– Я позволил ему взять чертов кулон, сказал себе: «Она старуха. Просто старая. Не соображает». Но разводить те же сопли вокруг сраной кошки – это уж слишком!
Кто-то сзади огромными лапами обхватывает мою голову, заставляя смотреть ему в глаза. Пальцы зажимают мне рот. Мне не вскрикнуть, не отвернуться, не моргнуть.
– Белый ангел! Белая мамочка-ангел, блин! Я тебе покажу белого ангела!

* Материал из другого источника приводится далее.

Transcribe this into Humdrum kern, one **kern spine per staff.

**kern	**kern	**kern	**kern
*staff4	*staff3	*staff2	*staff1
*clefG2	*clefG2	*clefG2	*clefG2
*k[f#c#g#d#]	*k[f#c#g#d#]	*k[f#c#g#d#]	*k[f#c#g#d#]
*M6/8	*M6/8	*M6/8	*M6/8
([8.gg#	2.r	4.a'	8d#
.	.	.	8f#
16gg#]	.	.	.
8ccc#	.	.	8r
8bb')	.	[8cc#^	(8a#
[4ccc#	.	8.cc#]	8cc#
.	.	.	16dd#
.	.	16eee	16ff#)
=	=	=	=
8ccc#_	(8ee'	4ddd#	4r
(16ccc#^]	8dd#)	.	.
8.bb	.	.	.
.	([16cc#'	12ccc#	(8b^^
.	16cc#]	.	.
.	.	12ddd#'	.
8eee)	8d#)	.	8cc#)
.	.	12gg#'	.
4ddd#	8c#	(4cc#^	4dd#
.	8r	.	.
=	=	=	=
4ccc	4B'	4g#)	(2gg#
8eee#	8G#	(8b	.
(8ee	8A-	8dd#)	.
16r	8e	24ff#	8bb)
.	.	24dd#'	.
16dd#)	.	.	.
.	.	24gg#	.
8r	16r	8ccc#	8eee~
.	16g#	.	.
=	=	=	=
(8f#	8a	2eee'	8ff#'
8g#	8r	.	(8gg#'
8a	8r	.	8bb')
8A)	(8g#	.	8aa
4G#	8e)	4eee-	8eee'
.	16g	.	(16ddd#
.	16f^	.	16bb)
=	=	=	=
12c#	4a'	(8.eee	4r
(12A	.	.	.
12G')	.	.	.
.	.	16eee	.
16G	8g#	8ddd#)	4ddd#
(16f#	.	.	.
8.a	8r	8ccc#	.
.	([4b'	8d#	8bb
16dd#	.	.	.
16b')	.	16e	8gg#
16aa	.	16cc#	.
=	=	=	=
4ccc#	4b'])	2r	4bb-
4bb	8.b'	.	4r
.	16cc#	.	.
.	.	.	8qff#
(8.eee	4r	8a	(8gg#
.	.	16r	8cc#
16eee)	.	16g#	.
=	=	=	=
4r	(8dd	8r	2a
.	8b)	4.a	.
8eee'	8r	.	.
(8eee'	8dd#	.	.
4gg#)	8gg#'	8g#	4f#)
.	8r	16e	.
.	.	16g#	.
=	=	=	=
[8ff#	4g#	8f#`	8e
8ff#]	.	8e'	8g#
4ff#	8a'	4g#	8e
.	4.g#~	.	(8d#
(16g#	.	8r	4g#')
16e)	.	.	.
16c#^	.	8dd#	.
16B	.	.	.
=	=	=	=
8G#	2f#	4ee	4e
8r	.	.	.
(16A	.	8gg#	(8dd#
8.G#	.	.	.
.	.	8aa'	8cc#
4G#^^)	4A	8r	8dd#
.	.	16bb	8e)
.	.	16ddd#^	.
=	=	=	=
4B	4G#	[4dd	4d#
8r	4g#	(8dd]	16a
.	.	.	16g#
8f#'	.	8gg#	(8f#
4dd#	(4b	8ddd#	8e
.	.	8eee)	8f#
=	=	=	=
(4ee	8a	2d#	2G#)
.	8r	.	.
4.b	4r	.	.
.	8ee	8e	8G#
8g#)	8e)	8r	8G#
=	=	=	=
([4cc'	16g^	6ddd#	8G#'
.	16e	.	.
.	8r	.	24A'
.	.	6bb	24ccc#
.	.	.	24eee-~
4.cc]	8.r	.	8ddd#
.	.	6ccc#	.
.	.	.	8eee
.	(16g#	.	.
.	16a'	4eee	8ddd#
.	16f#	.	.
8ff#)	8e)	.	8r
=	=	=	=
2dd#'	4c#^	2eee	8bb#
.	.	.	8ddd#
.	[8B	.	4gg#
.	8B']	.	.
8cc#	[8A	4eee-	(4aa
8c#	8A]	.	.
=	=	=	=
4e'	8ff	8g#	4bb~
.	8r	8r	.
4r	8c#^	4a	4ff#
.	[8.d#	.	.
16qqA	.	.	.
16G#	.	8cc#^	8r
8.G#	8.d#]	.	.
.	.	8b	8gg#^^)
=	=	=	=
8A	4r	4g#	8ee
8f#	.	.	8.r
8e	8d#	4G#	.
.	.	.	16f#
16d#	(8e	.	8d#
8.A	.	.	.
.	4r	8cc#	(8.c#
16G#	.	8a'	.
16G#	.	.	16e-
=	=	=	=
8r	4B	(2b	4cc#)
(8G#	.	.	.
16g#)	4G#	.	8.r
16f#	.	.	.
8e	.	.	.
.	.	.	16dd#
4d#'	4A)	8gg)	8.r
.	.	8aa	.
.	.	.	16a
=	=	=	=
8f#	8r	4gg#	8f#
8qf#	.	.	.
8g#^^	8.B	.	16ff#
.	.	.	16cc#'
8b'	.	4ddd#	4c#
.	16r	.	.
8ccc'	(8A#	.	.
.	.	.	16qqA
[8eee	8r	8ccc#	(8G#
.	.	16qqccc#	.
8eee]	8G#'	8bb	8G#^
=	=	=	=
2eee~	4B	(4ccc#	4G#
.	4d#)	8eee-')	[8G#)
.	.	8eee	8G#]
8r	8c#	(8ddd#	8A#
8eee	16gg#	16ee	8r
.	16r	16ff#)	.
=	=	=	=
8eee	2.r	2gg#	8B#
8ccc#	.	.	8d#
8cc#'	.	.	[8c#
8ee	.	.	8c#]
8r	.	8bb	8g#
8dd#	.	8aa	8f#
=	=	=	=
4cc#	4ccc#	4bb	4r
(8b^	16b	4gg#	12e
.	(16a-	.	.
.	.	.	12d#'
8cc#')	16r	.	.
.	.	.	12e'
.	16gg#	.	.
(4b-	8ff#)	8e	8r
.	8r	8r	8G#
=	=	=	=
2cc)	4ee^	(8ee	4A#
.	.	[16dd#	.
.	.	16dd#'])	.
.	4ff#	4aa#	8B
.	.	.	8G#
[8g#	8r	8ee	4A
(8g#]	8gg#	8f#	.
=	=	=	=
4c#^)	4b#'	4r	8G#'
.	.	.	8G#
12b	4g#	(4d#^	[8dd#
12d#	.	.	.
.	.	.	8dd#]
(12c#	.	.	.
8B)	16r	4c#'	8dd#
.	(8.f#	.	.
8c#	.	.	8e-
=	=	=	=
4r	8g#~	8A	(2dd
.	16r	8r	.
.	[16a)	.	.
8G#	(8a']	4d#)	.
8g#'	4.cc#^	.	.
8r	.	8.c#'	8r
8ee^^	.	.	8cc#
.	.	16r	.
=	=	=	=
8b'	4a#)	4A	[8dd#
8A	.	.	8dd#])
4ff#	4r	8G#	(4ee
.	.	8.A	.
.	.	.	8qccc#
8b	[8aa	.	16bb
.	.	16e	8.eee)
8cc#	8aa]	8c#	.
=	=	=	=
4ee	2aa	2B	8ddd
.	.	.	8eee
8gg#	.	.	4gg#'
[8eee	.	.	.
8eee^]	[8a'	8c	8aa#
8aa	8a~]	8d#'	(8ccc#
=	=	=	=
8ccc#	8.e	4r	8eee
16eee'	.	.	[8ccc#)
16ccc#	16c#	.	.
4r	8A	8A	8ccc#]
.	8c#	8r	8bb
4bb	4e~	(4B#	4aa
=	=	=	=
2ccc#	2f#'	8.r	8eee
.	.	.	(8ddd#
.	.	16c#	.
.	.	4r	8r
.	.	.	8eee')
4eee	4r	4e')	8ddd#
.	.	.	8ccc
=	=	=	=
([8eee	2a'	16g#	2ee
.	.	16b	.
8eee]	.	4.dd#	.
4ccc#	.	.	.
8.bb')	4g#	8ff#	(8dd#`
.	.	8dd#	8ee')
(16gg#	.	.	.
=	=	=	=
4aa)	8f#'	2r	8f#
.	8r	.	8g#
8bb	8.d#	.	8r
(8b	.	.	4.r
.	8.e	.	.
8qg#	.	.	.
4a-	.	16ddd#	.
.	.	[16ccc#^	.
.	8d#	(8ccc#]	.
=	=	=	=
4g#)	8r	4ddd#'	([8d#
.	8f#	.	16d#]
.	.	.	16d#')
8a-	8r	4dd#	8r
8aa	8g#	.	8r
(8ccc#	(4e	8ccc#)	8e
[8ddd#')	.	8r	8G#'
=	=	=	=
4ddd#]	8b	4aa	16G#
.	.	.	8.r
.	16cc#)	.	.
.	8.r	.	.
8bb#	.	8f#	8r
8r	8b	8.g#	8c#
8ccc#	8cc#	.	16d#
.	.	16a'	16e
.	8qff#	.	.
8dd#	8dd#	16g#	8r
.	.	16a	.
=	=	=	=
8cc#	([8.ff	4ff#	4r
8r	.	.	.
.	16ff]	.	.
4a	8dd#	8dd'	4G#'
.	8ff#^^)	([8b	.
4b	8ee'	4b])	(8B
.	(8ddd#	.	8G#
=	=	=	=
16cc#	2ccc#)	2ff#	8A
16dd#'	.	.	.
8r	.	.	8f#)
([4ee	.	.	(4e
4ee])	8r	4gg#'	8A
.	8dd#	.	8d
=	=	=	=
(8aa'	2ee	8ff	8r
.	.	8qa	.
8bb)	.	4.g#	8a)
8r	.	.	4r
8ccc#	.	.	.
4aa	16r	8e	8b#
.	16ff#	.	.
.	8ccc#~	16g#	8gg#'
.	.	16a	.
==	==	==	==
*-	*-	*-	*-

И тут, о Господи, он словно откидывает с лица темное покрывало. Две груди, колыхаясь, надвигаются на меня, пока черные соски не прикасаются к самым моим глазам… заставляя сосать… вливая в меня такие образы и мысли, которые разум отказывается воспринимать… «Пусть текут мимо», – говорю я про себя и представляю утку, омываемую дождем. Наверное, эта бултыхающаяся утка оказывается для него полной неожиданностью, потому что он начинает моргать. Я ощущаю, как невидимые руки выпускают мою голову, и понимаю, что за моей спиной никого не было.
– Берегись, пока я тебя не поймал…
Утка вытягивает шею и крякает. Он ерзает и снова мигает.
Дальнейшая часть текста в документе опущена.